Start of The data

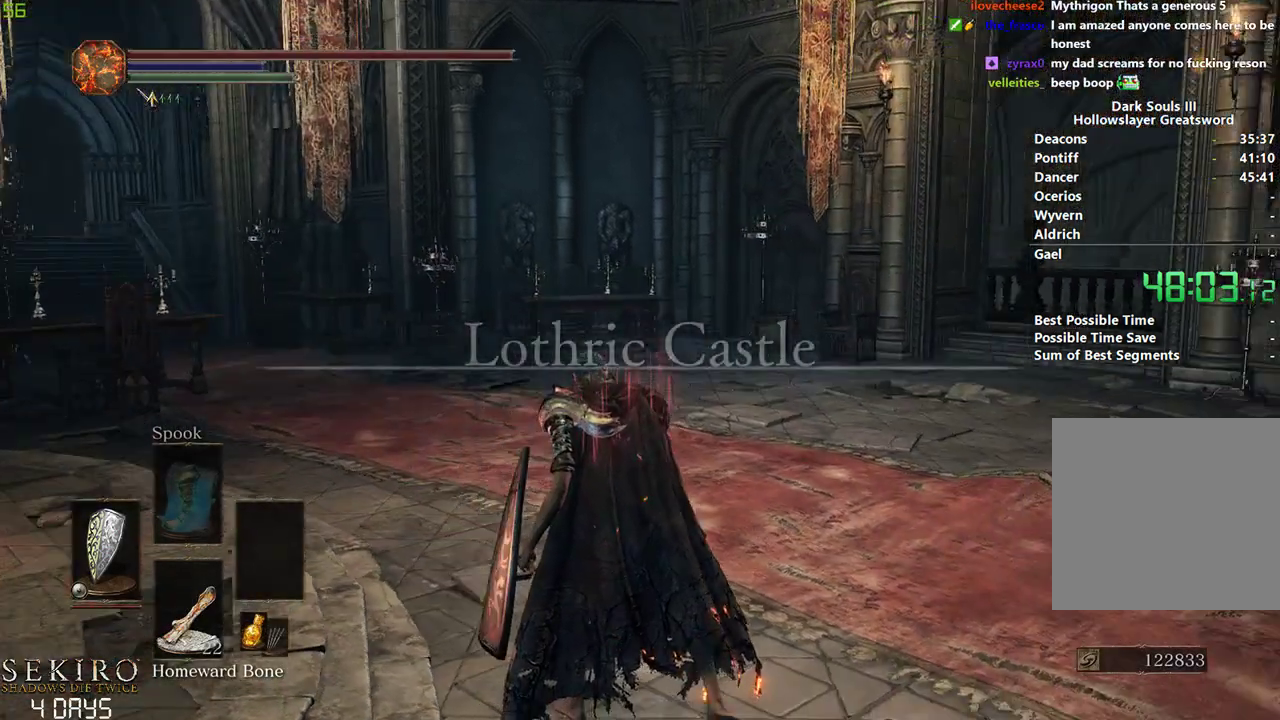
{"buttons": ["B"], "left_stick": "center", "right_stick": "center", "events": [[217, "right_stick", "center"]]}
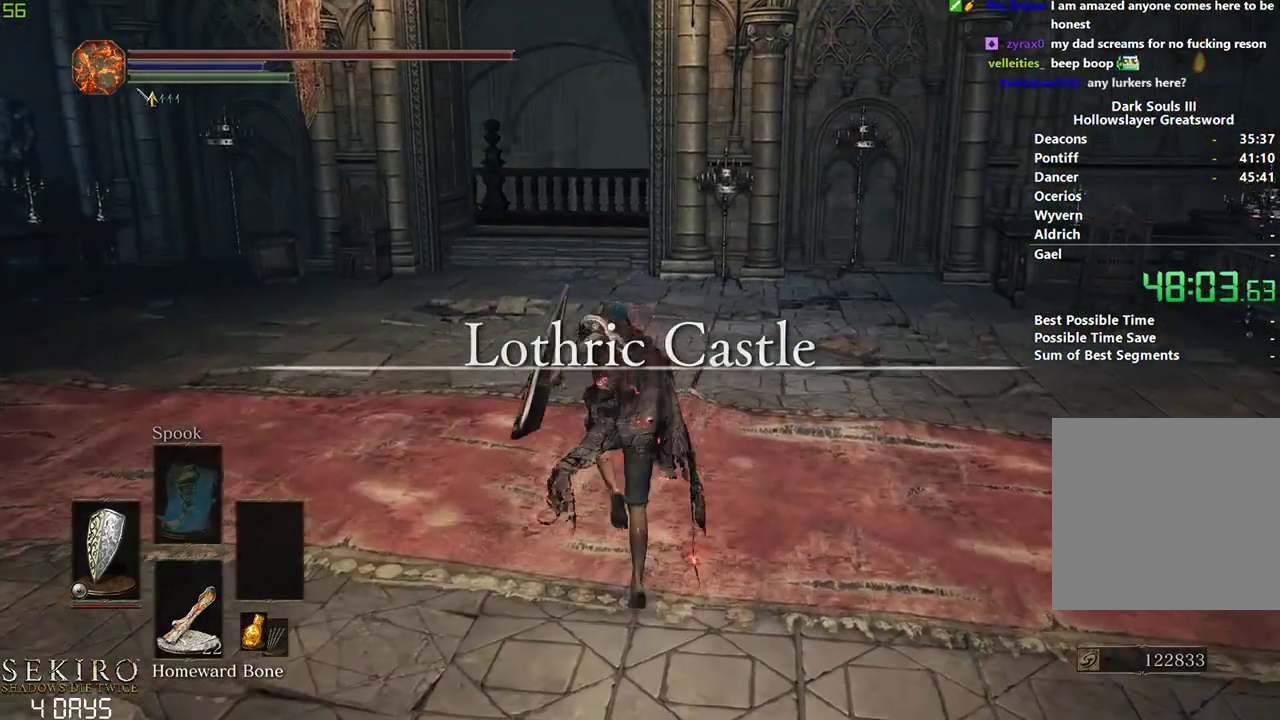
{"buttons": ["B"], "left_stick": "center", "right_stick": "down-right", "events": [[467, "right_stick", "down-right"]]}
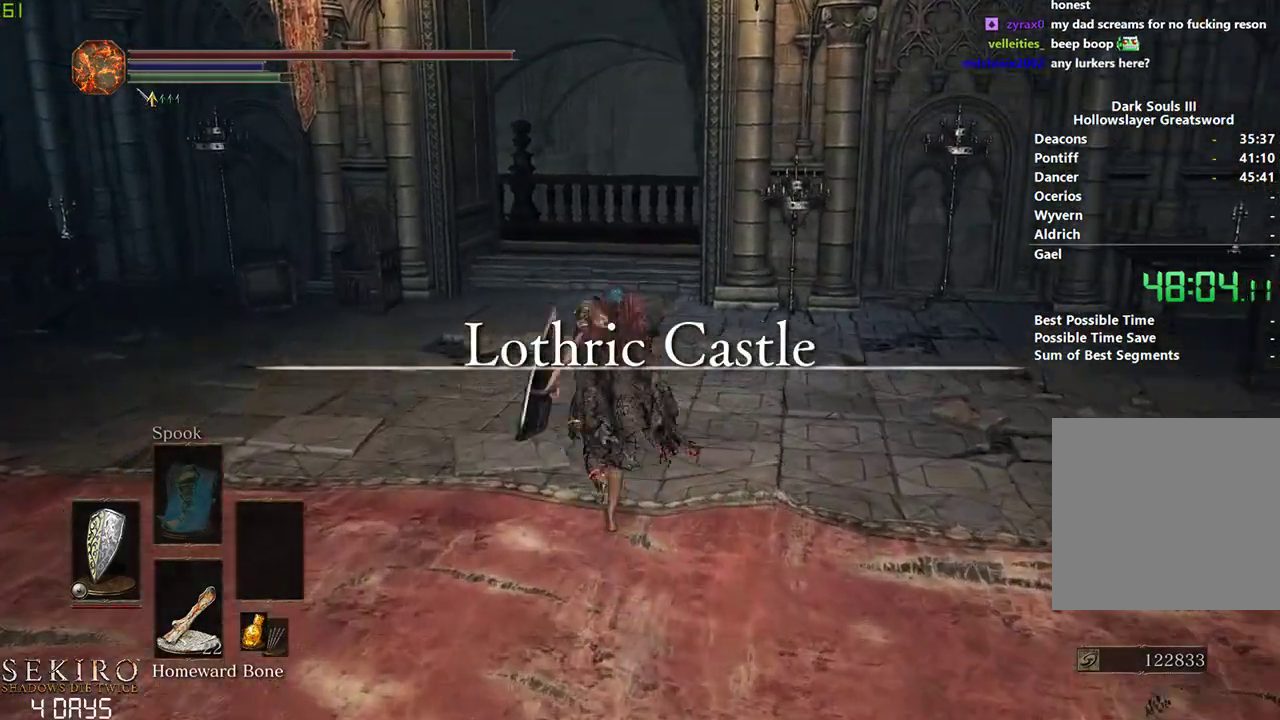
{"buttons": ["B"], "left_stick": "center", "right_stick": "down-right", "events": []}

End of The data

Work item >>
The data above should be repeated exactly, minus any pictures.

Answer space >>
{"buttons": ["B"], "left_stick": "center", "right_stick": "center", "events": [[217, "right_stick", "center"]]}
{"buttons": ["B"], "left_stick": "center", "right_stick": "down-right", "events": [[467, "right_stick", "down-right"]]}
{"buttons": ["B"], "left_stick": "center", "right_stick": "down-right", "events": []}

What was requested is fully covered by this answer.